* _EXERCICES À RÉSOUDRE_:
(A) Reproduisez fidèlement le passage de la critique de Dragon's Crown situé entre « Grim Grimoire, Odin's » et « Encore faut-il innover. », bornes comprises.
(B) D'après la critique de Dragon's Crown, de quel titre ce beat'em all s'inspire-t-il très largement ?
(C) Prolongez la critique de Dragon's Crown à la suite de sa dernière phrase.

* _EXTRAIT DE PAGE_:
On peut sans aucun doute compter sur les doigts de la main les titres qui sacrifient tout pour l'art. Là où des productions optent pour de la banale 3D facile à faire, quelques irréductibles studios continuent d'utiliser le dessin (et la 2D) pour nous éblouir tout en prenant des partis pris de gameplay étonnants. Vanillaware en fait partie et leur Dragon's Crown en est la quintessence.
Grim Grimoire, Odin's Sphere, Muramasa : le studio nippon Vanillaware nous a déjà démontré par le passé sa patte artistique et sa vision décalée de ce que doit être un jeu vidéo. Des productions léchées aux décors 2D magnifiques qui sont parvenues à éblouir les joueurs sans oublier d'offrir des gameplays intéressants, voire diablement fun. En optant à nouveau pour un beat'em all très largement inspiré de Princess Crown, Dragon's Crown part sur un sujet particulièrement bien maîtrisé par le studio. Encore faut-il innover.

* _EXTRAITS DE DONNÉES_:
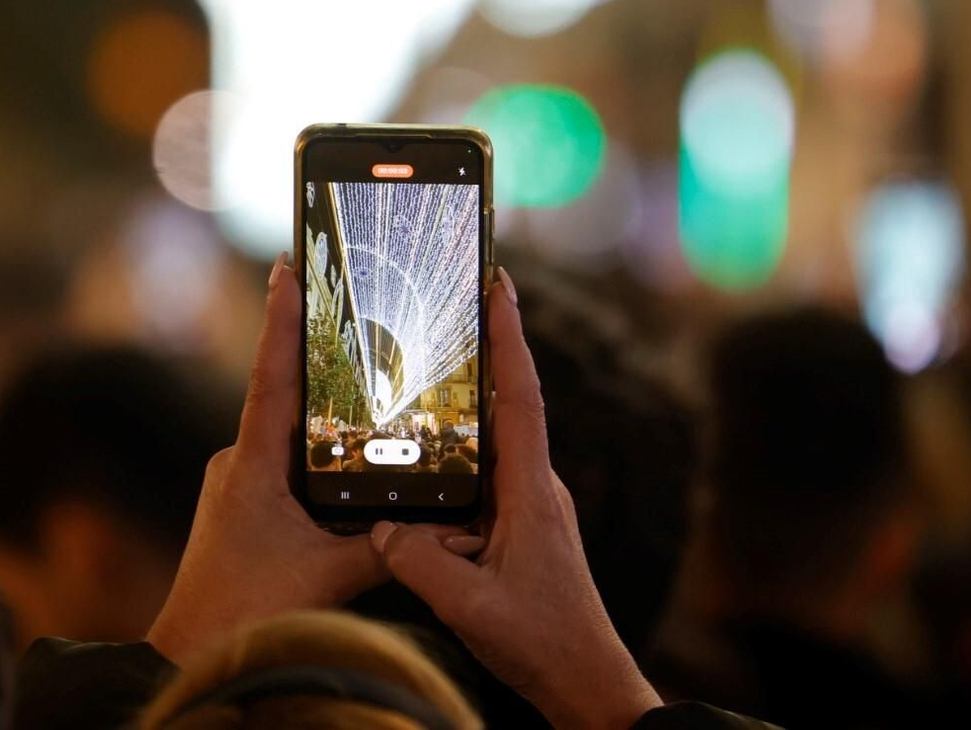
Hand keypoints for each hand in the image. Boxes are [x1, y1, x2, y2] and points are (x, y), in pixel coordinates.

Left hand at [146, 255, 474, 663]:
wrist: (188, 657)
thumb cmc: (250, 615)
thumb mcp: (331, 577)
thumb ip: (390, 547)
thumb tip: (453, 530)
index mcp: (253, 464)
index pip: (272, 377)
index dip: (281, 319)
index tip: (286, 265)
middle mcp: (237, 464)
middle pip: (284, 398)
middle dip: (316, 356)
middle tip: (346, 304)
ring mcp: (235, 486)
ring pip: (287, 436)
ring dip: (321, 411)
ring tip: (363, 378)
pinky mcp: (239, 508)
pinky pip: (284, 466)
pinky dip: (315, 453)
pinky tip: (348, 457)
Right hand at [371, 270, 661, 729]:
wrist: (588, 686)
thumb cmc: (544, 644)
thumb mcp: (468, 606)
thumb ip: (419, 561)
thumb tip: (382, 525)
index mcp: (532, 492)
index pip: (522, 397)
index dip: (509, 337)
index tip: (499, 284)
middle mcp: (537, 489)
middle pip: (507, 406)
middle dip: (483, 354)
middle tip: (449, 306)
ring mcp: (532, 509)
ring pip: (491, 446)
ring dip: (463, 410)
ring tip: (421, 375)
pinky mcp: (522, 532)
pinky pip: (484, 481)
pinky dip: (457, 462)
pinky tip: (422, 466)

* _RÉPONSES NUMÉROTÉES_:
(A)
Grim Grimoire, Odin's Sphere, Muramasa : le studio nippon Vanillaware nous a déjà démontré par le passé sa patte artistique et sa vision décalée de ce que doit être un jeu vidéo. Des productions léchées aux décors 2D magnifiques qui sont parvenues à éblouir les joueurs sans oublier d'offrir des gameplays intéressants, voire diablement fun. En optant à nouveau pour un beat'em all très largement inspiré de Princess Crown, Dragon's Crown part sur un sujet particulièrement bien maîtrisé par le studio. Encore faut-il innover.

(B) De Princess Crown.

(C)
Il était une fois
Le scénario vous place dans le rôle d'un aventurier prêt à aider son prochain. Rapidement, vous allez devoir aider le royaume de Hydeland à récupérer la Dragon's Crown, couronne qui permet de contrôler les dragons. Vous avez le choix entre six personnages au gameplay résolument différent : de l'amazone à l'archer en passant par le nain, ce sont des façons quasiment opposées de voir le jeu qui s'imposent à vous. Par exemple, le magicien utilise des sceptres élémentaux, ce qui demande généralement d'avoir plusieurs sceptres sur soi pour parer à toute éventualité. D'un autre côté, l'amazone est un personnage plutôt typé action qui enchaîne les combos au corps-à-corps, souvent au détriment des HP. Dans tous les cas, il ne faut pas trop compter sur votre capacité à encaisser les coups pour vous en sortir : comme dans Muramasa, éviter les attaques des ennemis est primordial et il va falloir varier les blocages, parades, esquives et périodes d'invincibilité pour avoir une chance de vous en sortir. Le résultat, c'est un gameplay très enlevé et furieusement typé action. Un très bon point.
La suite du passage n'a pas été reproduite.